The traditional version of the procedure is a full open surgery which is performed through a large incision in the back. The most invasive of these techniques might also include a full laminectomy to remove pieces of vertebral bone, as well as pieces of the affected disc.
Minimally invasive discectomy procedures, often called microdiscectomy or microendoscopic discectomy, can be performed without doing so much damage to healthy spinal tissues. These procedures are certainly advised for anyone even considering disc surgery as an option for sciatica treatment.
In the modern surgical arena, minimally invasive techniques are the general rule and can often be performed using truly inconspicuous anterior incisions which spare the entire back muscle anatomy from suffering any dissection.
Laser and endoscopic techniques have further refined discectomy, offering patients better results than ever before, as long as the diagnosis is sound and the procedure goes as planned.
This is definitely not the worst of the spinal operations, since that dubious honor goes to spinal fusion, but discectomy is still virtually unnecessary in the vast majority of back pain cases. Up to 95% of all back surgeries are not needed and most patients could and should be treated non-surgically.
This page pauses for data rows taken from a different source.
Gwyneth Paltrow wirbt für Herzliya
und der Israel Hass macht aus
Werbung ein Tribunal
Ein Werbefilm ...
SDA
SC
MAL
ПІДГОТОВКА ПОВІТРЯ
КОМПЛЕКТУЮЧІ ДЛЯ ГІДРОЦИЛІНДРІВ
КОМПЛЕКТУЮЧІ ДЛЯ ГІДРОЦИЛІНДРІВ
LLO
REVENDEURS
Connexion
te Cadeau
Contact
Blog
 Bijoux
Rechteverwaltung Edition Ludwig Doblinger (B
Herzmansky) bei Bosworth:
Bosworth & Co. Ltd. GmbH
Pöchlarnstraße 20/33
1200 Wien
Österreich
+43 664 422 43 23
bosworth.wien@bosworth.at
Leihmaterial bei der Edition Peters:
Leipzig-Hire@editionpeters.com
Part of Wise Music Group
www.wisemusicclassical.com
Spinal surgery generally offers poor results for permanent pain resolution and often makes the symptoms far worse and the damage, unfortunately, sometimes irreparable. Every week, I get lots of letters from patients suffering from failed sciatica surgery syndrome, who are asking for advice. I hate to say it, but once the damage is done, the options are sometimes very limited. I just wish I could speak to these same people before they made the fateful decision to undergo surgery for their sciatica.
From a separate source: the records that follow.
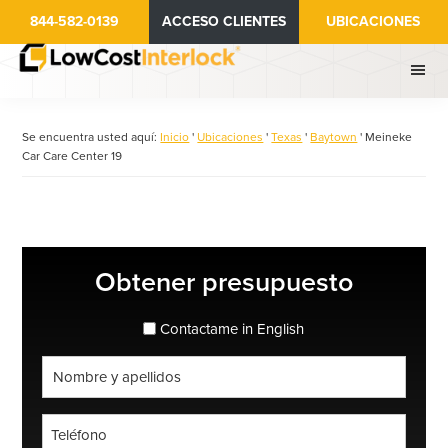
Ir
844-582-0139
ACCESO CLIENTES
UBICACIONES
al
contenido
principal
Se encuentra usted aquí:
Inicio
'
Ubicaciones
'
Texas
'
Baytown
'
Meineke
Car Care Center 19
Barra
Obtener presupuesto
lateral
principal
espanol_espanol
Contactame in English
Nombre
completo
*
Teléfono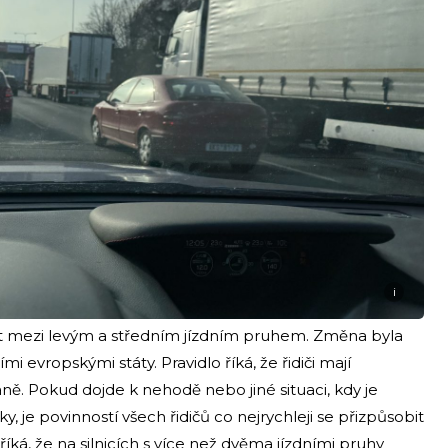
i
řet mezi levým a středním jízdním pruhem. Změna byla
mi evropskými státy. Pravidlo říká, že řidiči mají
raně. Pokud dojde k nehodě nebo jiné situaci, kdy je
y, je povinností všech řidičů co nejrychleji se přizpůsobit
 říká, že na silnicích s více než dvěma jízdními pruhy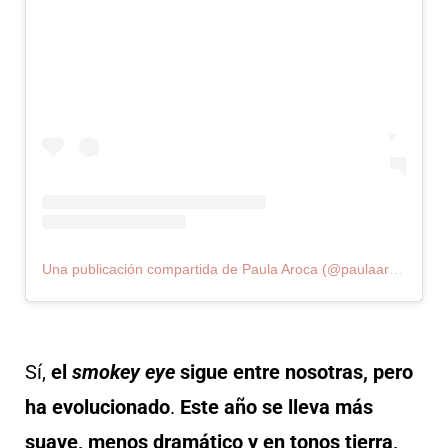
Una publicación compartida de Paula Aroca (@paulaaroca_makeupartist)
Sí,
el
smokey eye
sigue entre nosotras, pero
ha evolucionado
.
Este año se lleva más
suave, menos dramático y en tonos tierra,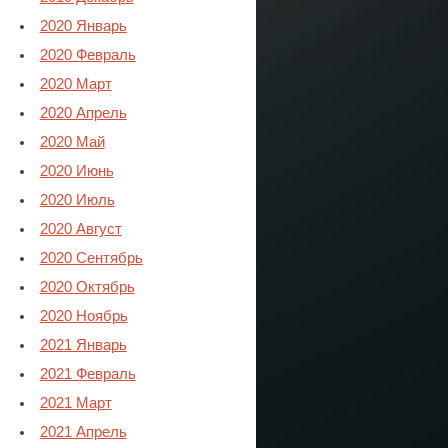
2020 Январь
2020 Февраль
2020 Март
2020 Апрель
2020 Май
2020 Июнь
2020 Июль
2020 Август
2020 Сентябрь
2020 Октябрь
2020 Ноябрь
2021 Январь
2021 Февраль
2021 Март
2021 Апрель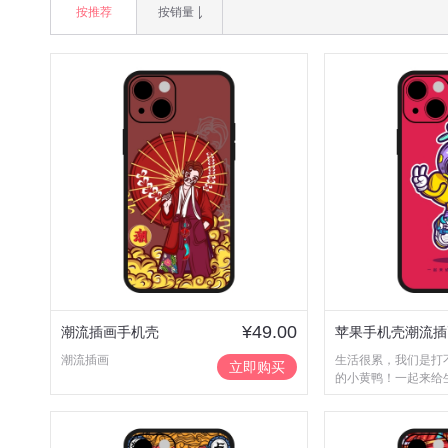
按推荐
按销量
¥49.00
潮流插画手机壳
苹果手机壳潮流插
潮流插画
生活很累，我们是打
爱小黄鸭
立即购买
的小黄鸭！一起来给
比个耶！！！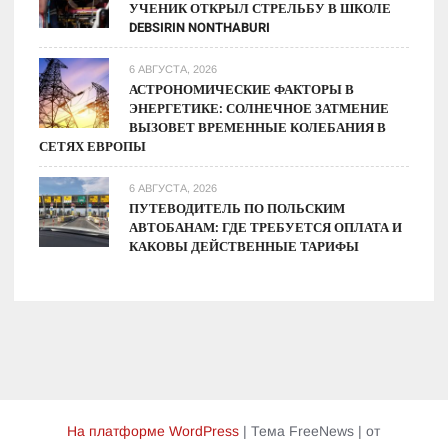
УЧЕНИК ОТКРЫЛ СТРЕЛЬБУ В ШКОЛЕ
DEBSIRIN NONTHABURI
6 АВГУСТА, 2026
АСТРОНОМИЧЕСКИЕ ФАКТОРЫ В
ЭНЕРГЕТИКЕ: СОЛНЕЧНОЕ ЗАТМЕНИЕ
ВЫЗОВЕТ ВРЕМЕННЫЕ КОЛЕБАНИЯ В
СЕТЯХ ЕВРОПЫ
6 АВГУСТА, 2026
ПУТЕВОДИТЕЛЬ ПО ПОЛЬСКИМ
АВТОБАНАМ: ГДЕ ТРЕБУЕТСЯ ОПЛАТА И
КАКОВЫ ДЕЙСТВЕННЫЕ ТАРИФЫ
На платформе WordPress
|
Тема FreeNews
|
от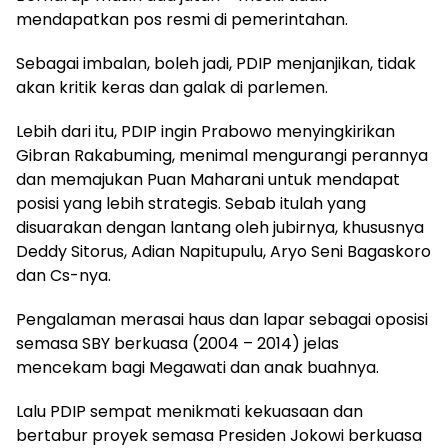
mendapatkan pos resmi di pemerintahan.
Sebagai imbalan, boleh jadi, PDIP menjanjikan, tidak
akan kritik keras dan galak di parlemen.
Lebih dari itu, PDIP ingin Prabowo menyingkirikan
Gibran Rakabuming, menimal mengurangi perannya
dan memajukan Puan Maharani untuk mendapat
posisi yang lebih strategis. Sebab itulah yang
disuarakan dengan lantang oleh jubirnya, khususnya
Deddy Sitorus, Adian Napitupulu, Aryo Seni Bagaskoro
dan Cs-nya.
Pengalaman merasai haus dan lapar sebagai oposisi
semasa SBY berkuasa (2004 – 2014) jelas
mencekam bagi Megawati dan anak buahnya.
Lalu PDIP sempat menikmati kekuasaan dan
bertabur proyek semasa Presiden Jokowi berkuasa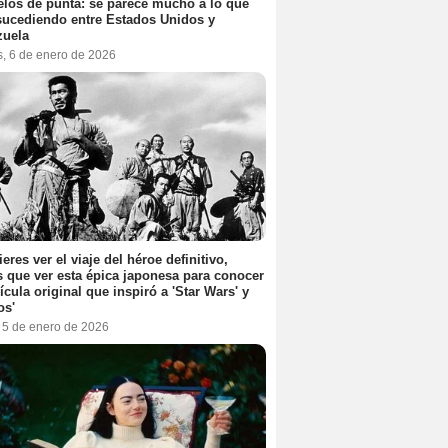
elos de punta: se parece mucho a lo que
sucediendo entre Estados Unidos y
zuela
s, 6 de enero de 2026
ieres ver el viaje del héroe definitivo,
s que ver esta épica japonesa para conocer
lícula original que inspiró a 'Star Wars' y
os'
, 5 de enero de 2026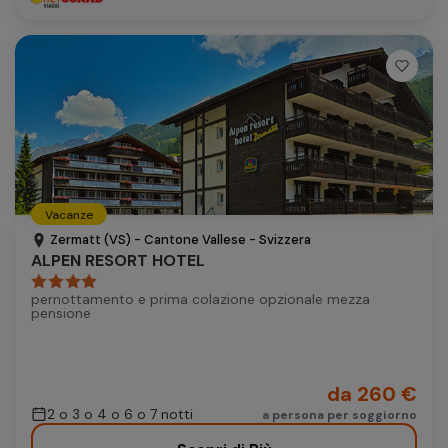
Vacanze
Zermatt (VS) - Cantone Vallese - Svizzera
ALPEN RESORT HOTEL
pernottamento e prima colazione opzionale mezza
pensione
da 260 €
2 o 3 o 4 o 6 o 7 notti
a persona per soggiorno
Ok, just to make this article super clear: You probably do not need surgery. Your surgeon may have advised surgery, but do not be surprised. They are surgeons, operating is what they do.
Surgery might help and then again it might not. It might make things a whole lot worse. Be very careful. If you do decide to proceed, try to use a minimally invasive form of discectomy to lessen the chances of permanent injury to your spine and musculature.
As mentioned earlier, do not even seriously consider any type of surgical intervention until you are 100% sure that the diagnosis of the disc issue is completely accurate. If not, you are certainly setting yourself up for the worst possible chances at achieving a cure.